- [EXERCISE DIRECTIONS]: For the material below, return exactly the lines starting at the one holding "M1275 827 1279" and ending at the one holding "M553 0 590 67 669 151 716 216", counting both as part of the range.

- [EXERCISE MATERIALS]:

╔══

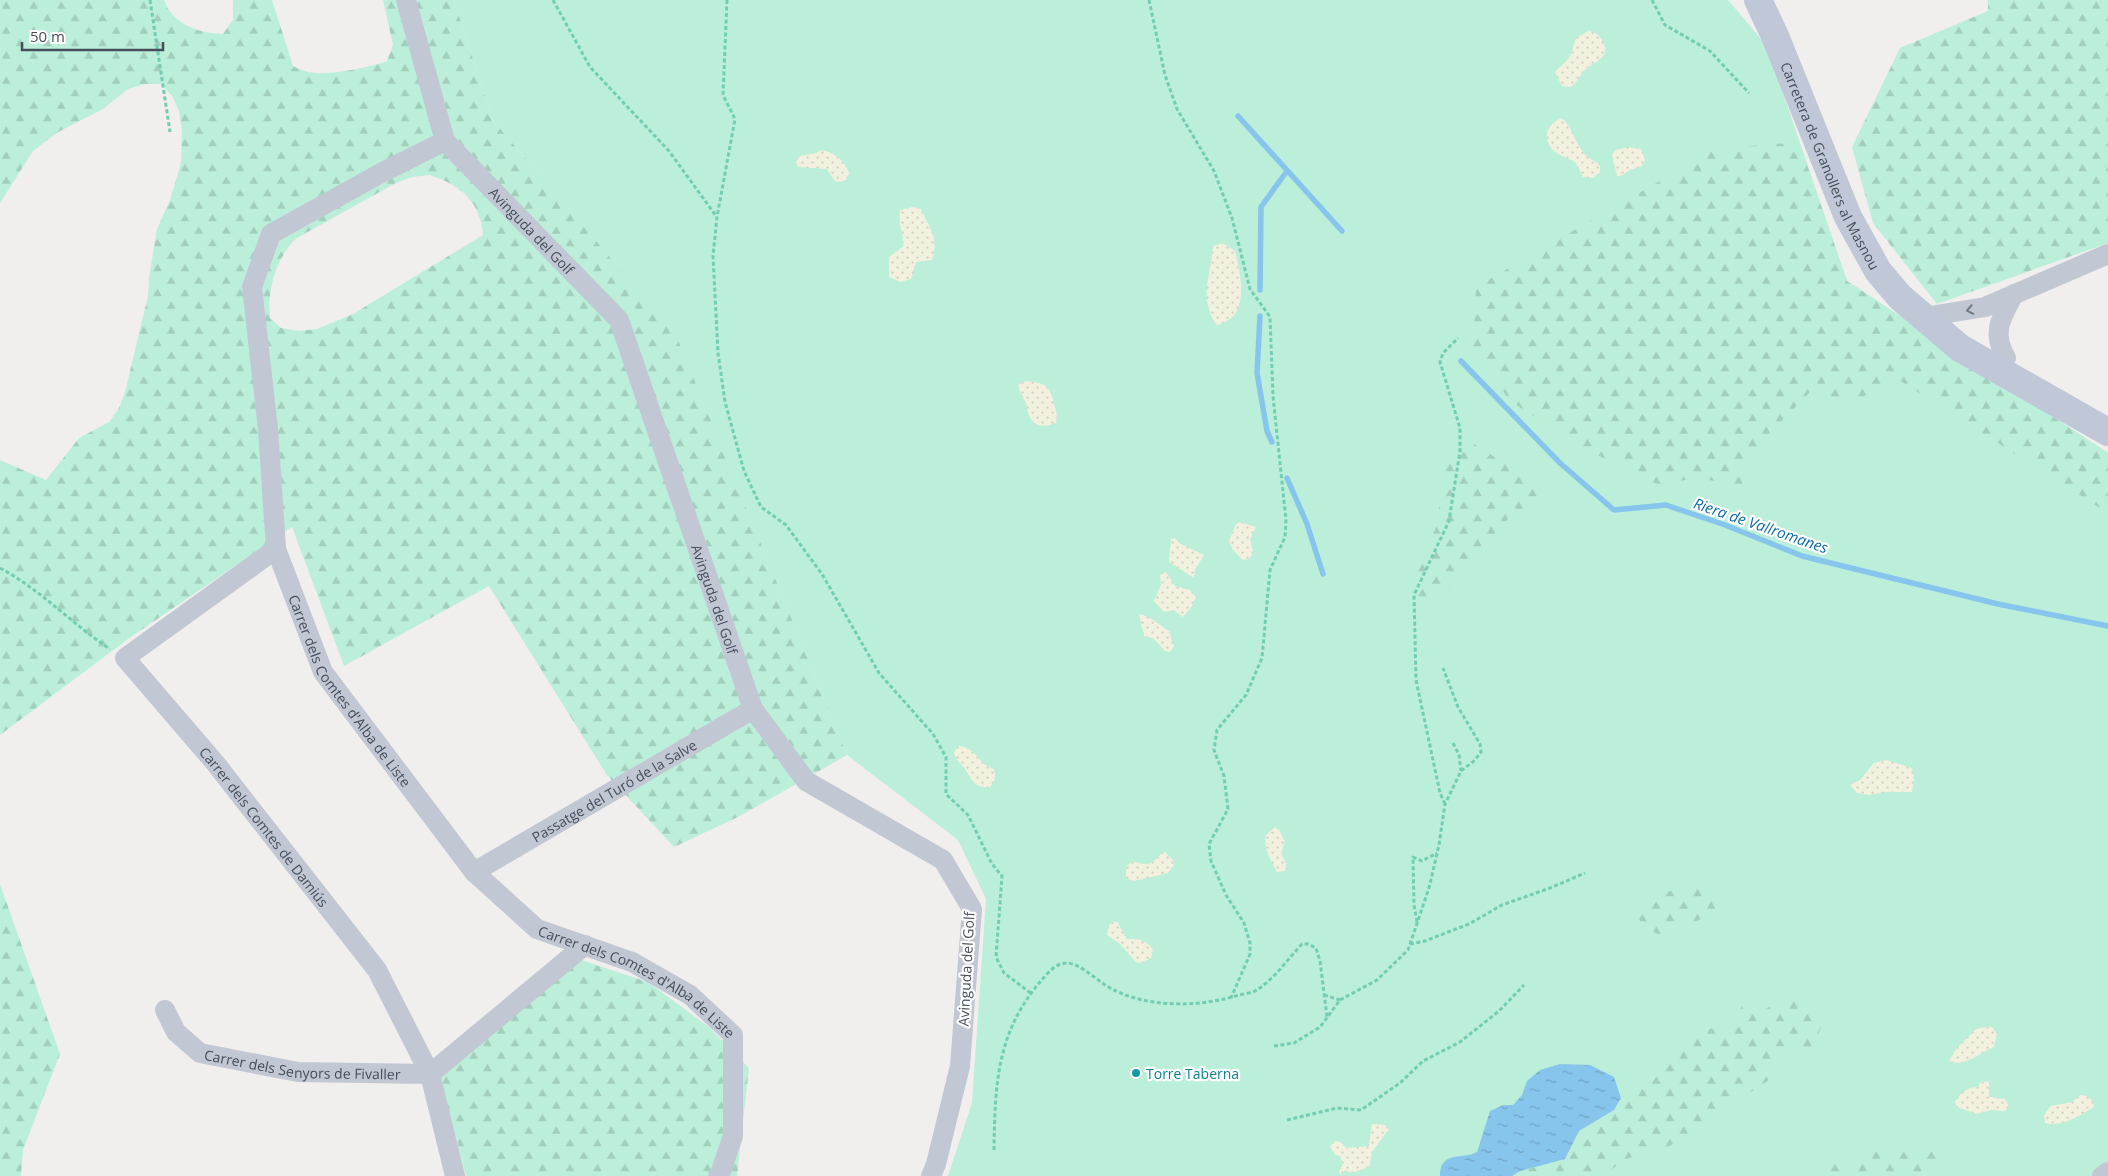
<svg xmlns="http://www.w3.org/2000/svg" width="2108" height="1176" font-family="'Open Sans',sans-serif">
  <defs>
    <pattern id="forest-firs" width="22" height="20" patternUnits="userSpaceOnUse" patternTransform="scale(1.25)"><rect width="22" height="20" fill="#bbefd9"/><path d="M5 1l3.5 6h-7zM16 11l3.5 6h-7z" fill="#a2cfbc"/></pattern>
    <pattern id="sand-dots" width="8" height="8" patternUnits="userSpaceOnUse" patternTransform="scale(1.25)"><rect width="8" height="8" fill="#f2f0de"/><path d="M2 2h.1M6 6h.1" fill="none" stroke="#d1cfc1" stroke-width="1.8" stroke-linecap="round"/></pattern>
    <pattern id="water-ripples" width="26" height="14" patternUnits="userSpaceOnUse" patternTransform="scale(1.25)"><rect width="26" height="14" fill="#88c5ec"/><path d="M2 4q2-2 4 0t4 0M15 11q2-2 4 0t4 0" fill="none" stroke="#71a2c2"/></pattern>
  </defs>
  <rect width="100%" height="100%" fill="#f1eeee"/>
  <path fill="#bbefd9" d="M454 0H1728L1767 46 1847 281 2108 453V1167L2095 1176H948L972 1103 986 899 958 840 847 755 676 336 492 119Z"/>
  <path fill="url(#forest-firs)" fill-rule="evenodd" d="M0 0H164C173 25 199 33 223 34L233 20V0H272L293 66C297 68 303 71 308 72 328 76 368 68 387 61L393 45 383 0H454L492 119 676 335 847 755 740 816 674 847 607 775 489 586 344 666 292 527 128 639 0 735V460L46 480 79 438 109 422 119 408 125 392 148 296 149 278 157 229 170 200 181 163 182 130 179 111 172 96 161 84H145L128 89 103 109 60 131 46 141 33 151 0 203ZM429 175C461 185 480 201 483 235L353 314 317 329 299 331 281 328 270 318C267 289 276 260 295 239L396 183 412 177Z
    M1988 0H2108V243L1937 304 1873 223 1852 147 1900 48 1988 11Z
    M1799 142 1847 281 2108 453V513L1899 380 1851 402 1810 392 1760 443 1741 485 1696 478 1659 485 1585 449 1510 401 1473 349 1476 287 1715 149Z
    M1474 444 1558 497 1511 514 1497 537 1442 598 1423 603 1412 587 1438 522 1442 457Z
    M1700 883 1713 892 1716 913 1659 936 1639 920 1646 898Z
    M0 884 60 1054 23 1150 21 1176H0Z
    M575 958 648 982 709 1027 749 1068 737 1176H466L440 1075Z
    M1796 992 1823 1024 1807 1056 1793 1051 1776 1053 1772 1078 1668 1147 1629 1158 1601 1176H1521L1520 1171 1565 1159 1579 1131 1614 1110 1621 1098 1619 1091 1639 1087 1674 1058 1698 1031 1730 1025 1744 1003 1764 1010Z
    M1934 1150 1942 1176H1825L1828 1163 1862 1160 1876 1151Z"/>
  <path fill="url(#sand-dots)" d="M1589 31C1595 32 1599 35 1602 40 1613 58 1593 62 1585 70 1576 78 1576 91 1562 86L1555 72C1559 67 1565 63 1569 58 1578 43 1567 41 1589 31Z
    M1562 118C1572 126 1575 143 1584 153 1588 159 1595 160 1600 166V172L1593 178 1583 177C1580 172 1578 164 1573 161 1567 157 1560 156 1555 152 1541 139 1546 124 1562 118Z
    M1628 147 1641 149 1645 160 1642 166 1630 170 1621 176H1617L1612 154 1616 150Z
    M822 150C835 153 844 160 849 173L847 179 842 182 835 181 827 169 798 167 796 162 800 156 816 153Z
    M913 207 921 209C930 229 939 238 932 260L916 262 911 279 900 282 889 277V257L903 247C904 233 898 226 900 210Z
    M1223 243 1235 251C1241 275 1251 318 1217 325 1198 300 1211 274 1213 246Z
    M1026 381C1048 383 1050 387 1055 407 1057 414 1057 417 1056 423 1045 427 1034 428 1029 415 1027 412 1027 407 1026 403 1023 396 1019 392 1018 385Z
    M1240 522 1256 527 1250 539 1253 552 1250 558 1243 560 1233 550 1229 541 1236 524Z
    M1175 538 1179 543 1204 555 1195 570 1194 578 1169 562 1171 539Z
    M1166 572 1175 586 1190 590 1196 597 1192 606 1183 617 1174 610 1164 612 1154 601 1161 585 1160 575Z
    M1139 614C1153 617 1157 624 1169 631L1174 646 1170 652 1165 651 1153 638 1144 636Z
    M958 746C977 747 976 763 994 769 996 777 995 783 989 788 972 786 973 781 965 769 960 762 956 761 954 753Z
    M1886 760 1912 768 1914 779 1912 792H1886L1869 795 1857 793 1850 785 1860 780 1874 763Z
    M1275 827 1279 830 1285 842 1281 853 1286 864 1285 871 1277 872C1271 862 1263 847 1266 835Z
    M1165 852 1173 860 1174 865 1168 873 1134 881 1126 878V867C1134 857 1138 865 1148 864 1155 863 1158 854 1165 852Z
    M1114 921 1118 923 1127 939C1138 939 1148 940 1153 950L1151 958 1141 963 1136 962 1120 944 1107 935 1109 925Z
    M1992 1027 1997 1034 1994 1047C1979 1053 1965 1068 1949 1061L1956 1049 1977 1028Z
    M1981 1081 1989 1082V1097L2005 1099 2009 1107 2005 1111 1991 1110 1977 1114 1957 1107 1955 1102C1961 1092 1966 1088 1978 1087Z
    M2080 1095C2089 1095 2092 1098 2094 1107 2080 1115 2062 1128 2045 1123L2044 1115 2051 1106 2072 1102Z
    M1372 1124 1385 1125 1389 1129 1372 1152 1369 1167 1351 1173 1345 1170 1341 1175 1339 1172 1343 1163 1340 1156 1335 1155 1330 1147 1334 1141 1341 1142 1346 1148 1369 1146Z"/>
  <path fill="url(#water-ripples)" d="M1560 1064 1590 1065 1614 1077 1621 1098 1614 1110 1579 1131 1565 1159 1520 1171 1512 1176H1440C1440 1150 1463 1160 1477 1152L1490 1111 1503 1105H1513L1522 1095 1527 1081 1540 1070Z"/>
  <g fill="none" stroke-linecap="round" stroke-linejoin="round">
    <path stroke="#88c5ec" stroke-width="5.5" d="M1238 116 1342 231
      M1260 290 1261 207 1287 171
      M1260 316 1257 373 1267 431 1272 442
      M1461 361 1560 463 1614 510 1666 505 1725 525 1802 556 1998 604 2108 626
      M1287 478 1307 524 1323 574"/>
    <path stroke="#73cdb2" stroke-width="3" stroke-dasharray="4 2.5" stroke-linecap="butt" d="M150 0 170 132
      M553 0 590 67 669 151 716 216
      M727 0 723 95 735 119 717 217 713 256 718 353 725 402 744 471 761 507 786 525 822 574 879 673 933 734 946 757V794L968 815 992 864 1002 876 996 957 1004 973 1032 994
      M1149 0 1165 75 1177 109 1214 171 1232 218 1250 289 1270 317 1273 396 1286 520 1285 537 1270 570 1262 658 1246 695 1217 730 1214 750 1224 776 1228 809 1209 844 1211 861 1226 895 1244 923 1250 943V954L1231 998
      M1652 0 1665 25 1710 51 1749 93
      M0 568C41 590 72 624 110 649
      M1453 743 1459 755 1461 771
      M1445 804 1440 793 1416 680 1414 595 1449 521 1460 451V428L1440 362 1443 353 1458 338
      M1417 922 1414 905 1413 857 1422 861 1437 853
      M1410 944 1425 941 1469 924 1502 905 1550 888 1585 873
      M1324 995 1340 1000
      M1274 1046 1294 1043 1320 1027 1340 1000 1377 980 1408 950 1429 888 1439 845 1445 804 1461 771 1475 760 1481 752 1480 744 1458 707 1443 668
      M1287 1120 1337 1108 1361 1110 1400 1083 1423 1061 1460 1042 1499 1011 1524 985
      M994 1150C995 1086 996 1034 1040 982 1047 974 1055 963 1067 963 1081 963 1101 985 1116 991 1152 1008 1201 1007 1239 995 1244 994 1252 993 1257 990 1274 979 1288 959 1302 944H1308L1316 948 1320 961 1327 1017"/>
    <g stroke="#c1c7d3" stroke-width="20">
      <path id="s1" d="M406 0 445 141 619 320 753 709 806 781 943 860 972 909 960 1066 936 1164 931 1176"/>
      <path id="s2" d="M445 141 381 173 271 234 252 287 268 429 276 549 323 672 474 872 537 929 632 962 690 995 733 1035V1136L720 1174 718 1176"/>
      <path d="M1924 317 1985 307 2108 254"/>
      <path d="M2006 358C1991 332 2001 318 2014 294"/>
      <path id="s3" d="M276 549 125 658 216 764 377 970 430 1074 455 1176"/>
      <path id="s4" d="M474 872 753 709"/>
      <path id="s5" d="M165 1010 176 1032 200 1053 298 1072 430 1074 585 945"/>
      <path d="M2102 1176 2108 1172"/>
    </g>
    <path stroke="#c0c7d7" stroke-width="28" id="s6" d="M1758 0 1775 36 1848 217 1878 271 1900 297 1960 348 2108 432"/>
  </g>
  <defs><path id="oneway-chevron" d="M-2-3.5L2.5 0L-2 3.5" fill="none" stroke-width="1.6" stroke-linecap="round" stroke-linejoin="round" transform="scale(1.25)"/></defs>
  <use stroke="#717885" href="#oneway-chevron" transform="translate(1970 310) rotate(169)"/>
  <circle fill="#0f9aa8" stroke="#fff" stroke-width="2" cx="1136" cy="1073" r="5"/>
  <g text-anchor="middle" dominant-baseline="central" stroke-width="4.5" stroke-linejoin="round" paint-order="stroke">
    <g font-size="14" fill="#464d5b" stroke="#fff">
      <text stroke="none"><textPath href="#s6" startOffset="181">Carretera de Granollers al Masnou</textPath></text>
      <text stroke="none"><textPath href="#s1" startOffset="271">Avinguda del Golf</textPath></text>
      <text stroke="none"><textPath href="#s1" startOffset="691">Avinguda del Golf</textPath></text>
      <text stroke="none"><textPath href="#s2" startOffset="678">Carrer dels Comtes d'Alba de Liste</textPath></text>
      <text stroke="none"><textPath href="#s4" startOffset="162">Passatge del Turó de la Salve</textPath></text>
      <text stroke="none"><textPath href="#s3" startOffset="405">Carrer dels Comtes de Damiús</textPath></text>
      <text transform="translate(966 969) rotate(-87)">Avinguda del Golf</text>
      <text stroke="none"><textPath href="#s2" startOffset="1098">Carrer dels Comtes d'Alba de Liste</textPath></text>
      <text stroke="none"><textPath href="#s5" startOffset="160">Carrer dels Senyors de Fivaller</textPath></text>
    </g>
    <g font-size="14" fill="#0d838f" stroke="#fff" text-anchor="start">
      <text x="1146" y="1073">Torre Taberna</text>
    </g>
    <g font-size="15" font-style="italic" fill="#0b6aa9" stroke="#fff">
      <text transform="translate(1761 525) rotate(19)">Riera de Vallromanes</text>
    </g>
  </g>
  <path d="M22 42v8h141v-8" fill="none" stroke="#464d5b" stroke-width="2.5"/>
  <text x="30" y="42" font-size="15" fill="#464d5b" stroke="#ffffff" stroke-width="4" paint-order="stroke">50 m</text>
</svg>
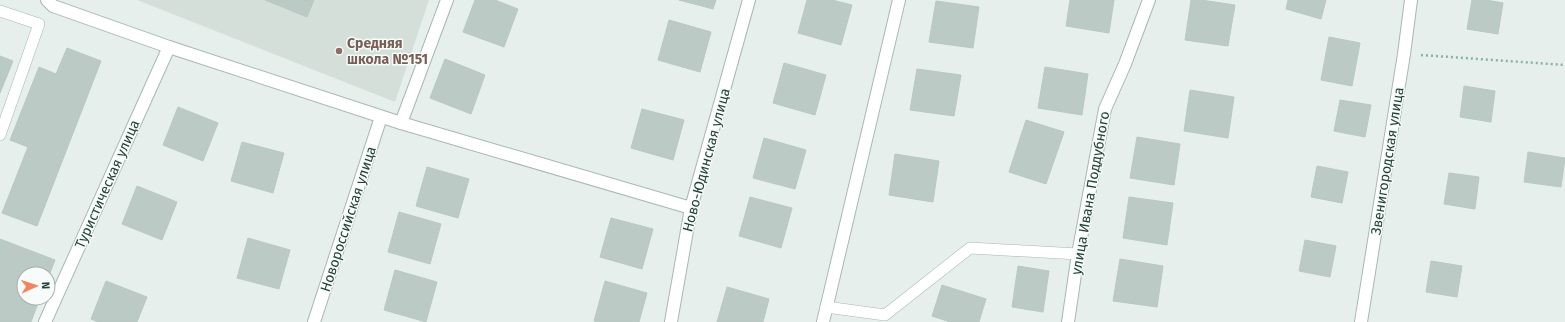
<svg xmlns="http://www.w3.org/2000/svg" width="1565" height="322" viewBox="0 0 1565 322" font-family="'Fira Sans',sans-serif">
<rect width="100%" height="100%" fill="#e6efeb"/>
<!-- built -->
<path fill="#d4dfda" d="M 137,0 L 429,0 L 395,102 Z"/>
<!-- building -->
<g fill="#bbcac4" stroke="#b8c9c2">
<path d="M 265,0 L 314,0 L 307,17 Z"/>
<path d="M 475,0 L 495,0 L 518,9 L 504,47 L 463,32 Z"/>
<path d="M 679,0 L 716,0 L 713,9 Z"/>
<path d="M 807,0 L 832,0 L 852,5 L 841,45 L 798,33 Z"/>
<path d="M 1070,0 L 1114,0 L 1109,33 L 1066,26 Z"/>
<path d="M 1191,0 L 1201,0 L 1235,5 L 1228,46 L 1185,40 Z"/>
<path d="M 1288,0 L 1326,0 L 1321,19 L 1286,9 Z"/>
<path d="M 1472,0 L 1486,0 L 1503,3 L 1498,34 L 1467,29 Z"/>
<path d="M 936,1 L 979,7 L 973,48 L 929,42 Z"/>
<path d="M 669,20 L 711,32 L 700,72 L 658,60 Z"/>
<path d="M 1329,37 L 1360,43 L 1352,86 L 1321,80 Z"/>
<path d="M 67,48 L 101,61 L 37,226 L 2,213 L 28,147 L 10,140 L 39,67 L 56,74 Z"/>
<path d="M 0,56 L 13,61 L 0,93 Z"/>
<path d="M 445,59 L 485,75 L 471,114 L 430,98 Z"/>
<path d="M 784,63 L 826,75 L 815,115 L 773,103 Z"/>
<path d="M 1045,67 L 1088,74 L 1082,115 L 1038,108 Z"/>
<path d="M 917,69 L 961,75 L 954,116 L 910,110 Z"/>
<path d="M 1464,86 L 1495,91 L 1491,122 L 1460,117 Z"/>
<path d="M 1190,90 L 1234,97 L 1228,138 L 1184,131 Z"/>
<path d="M 1340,100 L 1371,105 L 1365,137 L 1334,131 Z"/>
<path d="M 178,107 L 218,123 L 203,161 L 163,145 Z"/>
<path d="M 642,109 L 684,120 L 673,160 L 631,148 Z"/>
<path d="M 1026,120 L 1064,132 L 1046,184 L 1009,172 Z"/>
<path d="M 1137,137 L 1180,144 L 1174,185 L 1130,178 Z"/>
<path d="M 764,138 L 806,150 L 795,189 L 753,178 Z"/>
<path d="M 242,142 L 284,153 L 273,193 L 231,181 Z"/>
<path d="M 1528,152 L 1565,158 L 1561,187 L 1524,182 Z"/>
<path d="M 895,154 L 939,161 L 933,202 L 889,195 Z"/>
<path d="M 1317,166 L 1348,172 L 1342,203 L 1311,197 Z"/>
<path d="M 427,167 L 469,179 L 458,218 L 416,206 Z"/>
<path d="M 1449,173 L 1479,177 L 1475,209 L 1444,204 Z"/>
<path d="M 137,186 L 177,202 L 162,240 L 122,224 Z"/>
<path d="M 750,197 L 792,208 L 781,248 L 739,236 Z"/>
<path d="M 1129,197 L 1173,203 L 1167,245 L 1123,238 Z"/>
<path d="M 399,212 L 441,224 L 430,264 L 388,252 Z"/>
<path d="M 611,218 L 653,229 L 642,269 L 600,257 Z"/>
<path d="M 248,238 L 290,250 L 279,289 L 237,278 Z"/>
<path d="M 0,239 L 55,260 L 48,278 L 48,274 L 24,274 L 24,298 L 40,298 L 31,322 L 0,322 Z"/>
<path d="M 1305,240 L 1336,246 L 1330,277 L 1299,271 Z"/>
<path d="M 1120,259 L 1163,266 L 1157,307 L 1113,301 Z"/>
<path d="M 1431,261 L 1462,266 L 1457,297 L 1426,292 Z"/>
<path d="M 1018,266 L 1049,271 L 1043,312 L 1012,307 Z"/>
<path d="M 395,270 L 437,282 L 426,322 L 384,310 Z"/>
<path d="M 106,281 L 147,297 L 137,322 L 98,322 L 91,319 Z"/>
<path d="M 605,281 L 647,293 L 639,322 L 598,322 L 594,321 Z"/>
<path d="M 942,285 L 986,299 L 979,322 L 950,322 L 932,316 Z"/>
<path d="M 727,287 L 769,299 L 763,322 L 717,322 Z"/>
</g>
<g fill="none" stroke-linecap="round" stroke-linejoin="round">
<!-- service casing -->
<g stroke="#a8b8b2" stroke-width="12">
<g id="service">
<path d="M 0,11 L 39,24 L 0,135"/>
<path d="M 826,307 L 885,315 L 970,248 L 1078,254"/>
</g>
</g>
<!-- minor casing -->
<g stroke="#a8b8b2" stroke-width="14">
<g id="minor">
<path d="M 47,0 L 53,6 L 169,47 L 401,123 L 691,208"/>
<path d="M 401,123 L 447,0"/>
<path d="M 45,322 L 169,47"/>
<path d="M 314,322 L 381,117"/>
<path d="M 671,322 L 691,208 L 749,0"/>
<path d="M 823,322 L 899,0"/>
<path d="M 1068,322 L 1078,254 L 1105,109 L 1125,64 L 1149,0"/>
<path d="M 1361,322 L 1404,54 L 1411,0"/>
</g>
</g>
<!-- path -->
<path stroke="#86b3a5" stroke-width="2.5" stroke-dasharray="2 3" stroke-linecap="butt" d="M 1421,55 L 1565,65"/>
<!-- service -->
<use href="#service" stroke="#fff" stroke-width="11"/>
<!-- minor -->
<use href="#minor" stroke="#fff" stroke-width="12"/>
</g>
<!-- markers -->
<circle fill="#8d6e63" stroke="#f7fbf9" stroke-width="1.5" cx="339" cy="51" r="4"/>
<g text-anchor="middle" stroke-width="3" stroke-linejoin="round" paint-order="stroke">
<!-- education labels -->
<g font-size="14" font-weight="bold" fill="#785e54" stroke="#f7fbf9" text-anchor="start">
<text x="347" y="48">Средняя<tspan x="347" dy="16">школа №151</tspan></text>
</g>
<!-- street labels -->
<g font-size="14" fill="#24423a" stroke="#f7fbf9">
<text transform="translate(706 160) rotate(-75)" y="5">Ново-Юдинская улица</text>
<text transform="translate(1387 161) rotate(-81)" y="5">Звенигородская улица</text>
<text transform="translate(107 184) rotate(-66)" y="5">Туристическая улица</text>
<text transform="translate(1090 193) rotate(-80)" y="5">улица Ивана Поддубного</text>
<text transform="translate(348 219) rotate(-72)" y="5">Новороссийская улица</text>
</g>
</g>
<!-- north arrow -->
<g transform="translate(36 286) rotate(87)"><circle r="19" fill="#f7fbf9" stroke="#a3b1ad"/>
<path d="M0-3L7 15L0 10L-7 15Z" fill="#f4845f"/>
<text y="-6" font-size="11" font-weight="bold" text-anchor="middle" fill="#24423a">N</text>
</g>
</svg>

╚══

- [EXERCISE SOLUTION]:
    M1275 827 1279 830 1285 842 1281 853 1286 864 1285 871 1277 872C1271 862 1263 847 1266 835Z
    M1165 852 1173 860 1174 865 1168 873 1134 881 1126 878V867C1134 857 1138 865 1148 864 1155 863 1158 854 1165 852Z
    M1114 921 1118 923 1127 939C1138 939 1148 940 1153 950L1151 958 1141 963 1136 962 1120 944 1107 935 1109 925Z
    M1992 1027 1997 1034 1994 1047C1979 1053 1965 1068 1949 1061L1956 1049 1977 1028Z
    M1981 1081 1989 1082V1097L2005 1099 2009 1107 2005 1111 1991 1110 1977 1114 1957 1107 1955 1102C1961 1092 1966 1088 1978 1087Z
    M2080 1095C2089 1095 2092 1098 2094 1107 2080 1115 2062 1128 2045 1123L2044 1115 2051 1106 2072 1102Z
    M1372 1124 1385 1125 1389 1129 1372 1152 1369 1167 1351 1173 1345 1170 1341 1175 1339 1172 1343 1163 1340 1156 1335 1155 1330 1147 1334 1141 1341 1142 1346 1148 1369 1146Z"/>
  <path fill="url(#water-ripples)" d="M1560 1064 1590 1065 1614 1077 1621 1098 1614 1110 1579 1131 1565 1159 1520 1171 1512 1176H1440C1440 1150 1463 1160 1477 1152L1490 1111 1503 1105H1513L1522 1095 1527 1081 1540 1070Z"/>
  <g fill="none" stroke-linecap="round" stroke-linejoin="round">
    <path stroke="#88c5ec" stroke-width="5.5" d="M1238 116 1342 231
      M1260 290 1261 207 1287 171
      M1260 316 1257 373 1267 431 1272 442
      M1461 361 1560 463 1614 510 1666 505 1725 525 1802 556 1998 604 2108 626
      M1287 478 1307 524 1323 574"/>
    <path stroke="#73cdb2" stroke-width="3" stroke-dasharray="4 2.5" stroke-linecap="butt" d="M150 0 170 132
      M553 0 590 67 669 151 716 216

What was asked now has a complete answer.